De horloges vertegenwoordigen in werkelijkheid een waarde tussen 110.000 en 115.000 euro. [medeverdachte] heeft de horloges dus voor een dusdanig laag bedrag gekocht, dat de rechtbank zijn verklaring op voorhand hoogst onwaarschijnlijk acht. Verdachte en [medeverdachte] hebben van deze aankoop ook geen enkel bewijsstuk kunnen tonen, zoals een kwitantie of een garantiebewijs. Dit terwijl verdachte bij de politie nog had verklaard dat zij ‘de papieren’ zou hebben. Ook hebben verdachte en [medeverdachte] niet kunnen aantonen dat zij, toen de horloges zouden zijn gekocht, überhaupt over 20.000 euro konden beschikken. Zo is niet gebleken dat zij een legaal inkomen hadden in Italië. Hier komt nog bij dat de informatie over de verkoper zó gering is dat dit op geen enkele wijze nader zou kunnen worden onderzocht. De verklaring van verdachte is verre van concreet, laat staan verifieerbaar. De rechtbank is dan ook van oordeel dat het niet anders kan zijn dan dat de horloges van enig misdrijf afkomstig zijn.
Ten aanzien van de Volvo V40 met kenteken [kenteken]
Verdachte heeft verklaard samen eigenaar te zijn van de auto, die op naam staat van [medeverdachte] .[medeverdachte] heeft verklaard deze auto een jaar voor zijn aanhouding te hebben gekocht bij een garage in Den Haag. De naam van de garage weet hij niet meer, omdat hij daar via een andere Albanees terecht was gekomen. Hij had een kleine Polo en deze heeft hij, met bijbetaling van tweeduizend euro, ingeruild voor de Volvo. Dit geld had hij geleend en heeft hij daarna ook weer terugbetaald.
De dagwaarde van de Volvo op 23 mei 2017, namelijk 16.350 euro, staat niet, ook niet met het inruilen van de Volkswagen Polo, in verhouding tot de inkomsten van verdachte en/of [medeverdachte] . Verdachte heeft verder ook niet aannemelijk kunnen maken op welke legale wijze zij aan de auto heeft kunnen komen.
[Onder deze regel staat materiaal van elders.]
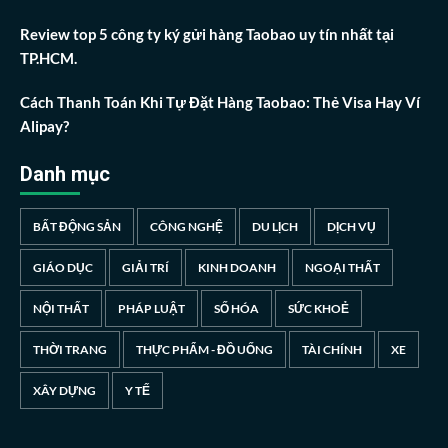
Review top 5 công ty ký gửi hàng Taobao uy tín nhất tại
TP.HCM.
Cách Thanh Toán Khi Tự Đặt Hàng Taobao: Thẻ Visa Hay Ví
Alipay?
Danh mục
BẤT ĐỘNG SẢN
CÔNG NGHỆ
DU LỊCH
DỊCH VỤ
GIÁO DỤC
GIẢI TRÍ
KINH DOANH
NGOẠI THẤT
NỘI THẤT
PHÁP LUẬT
SỐ HÓA
SỨC KHOẺ
THỜI TRANG
THỰC PHẨM - ĐỒ UỐNG
TÀI CHÍNH
XE
XÂY DỰNG
Y TẾ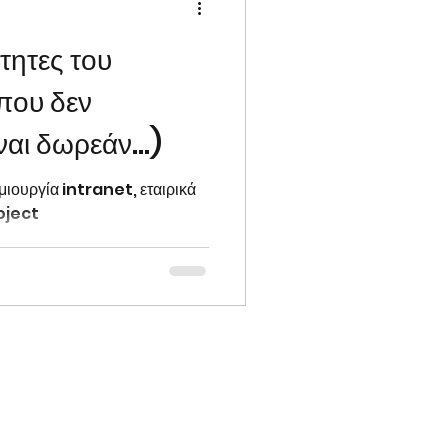
τητες του
ft Planner
που δεν
ναι δωρεάν...)
Microsoft Teams
ιουργία intranet, εταιρικά
roject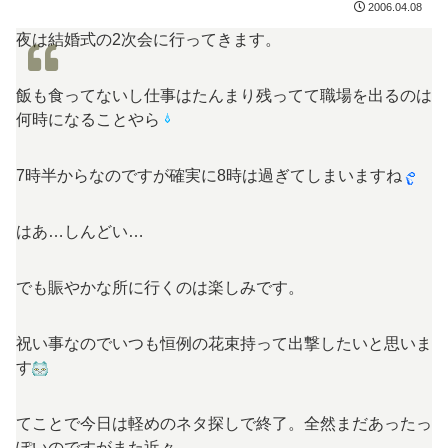
2006.04.08
夜は結婚式の2次会に行ってきます。
飯も食ってないし仕事はたんまり残ってて職場を出るのは
何時になることやら
7時半からなのですが確実に8時は過ぎてしまいますね
はあ…しんどい…
でも賑やかな所に行くのは楽しみです。
祝い事なのでいつも恒例の花束持って出撃したいと思いま
す
てことで今日は軽めのネタ探しで終了。全然まだあったっ
ぽいのですがまた近々。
De rechtbank vindt dan ook dat de verklaring van verdachte onvoldoende concreet en niet verifieerbaar is. De rechtbank is dan ook van oordeel dat het niet anders kan zijn dan dat de Volvo van enig misdrijf afkomstig is.
Opzet
Van meerdere goederen is komen vast te staan dat zij van enig misdrijf afkomstig zijn. Om vervolgens de vraag te beantwoorden of ook sprake is geweest van witwassen, moet worden bewezen dat verdachte dit wist of redelijkerwijs moest vermoeden.
De rechtbank stelt vast dat verdachte ten tijde van de doorzoeking en haar aanhouding stond ingeschreven op het adres waar de goederen zijn aangetroffen. Van de meeste goederen, enkele horloges daargelaten, heeft zij verklaard mede-eigenaar te zijn. Kijkend naar de inhoud van het dossier, plaatst de rechtbank verdachte in een ondergeschikte rol ten opzichte van medeverdachte [medeverdachte] . Hij heeft immers de horloges aangekocht, de auto op zijn naam gezet en heeft zich, meer dan verdachte, beziggehouden met de grote contante geldstromen. De rechtbank is dan ook van oordeel dat verdachte niet
wistdat de goederen van misdrijf afkomstig waren. Wél is het zo dat de goederen een grote waarde vertegenwoordigen. De vele dure horloges en de dure auto hadden bij verdachte dan ook vragen moeten oproepen waar deze goederen van werden betaald of hoe deze waren verkregen. De rechtbank is dan ook van oordeel dat zij redelijkerwijs had moeten vermoeden dat deze goederen van (enig) misdrijf afkomstig waren. Het (schuld)witwassen van deze goederen is daarmee bewezen.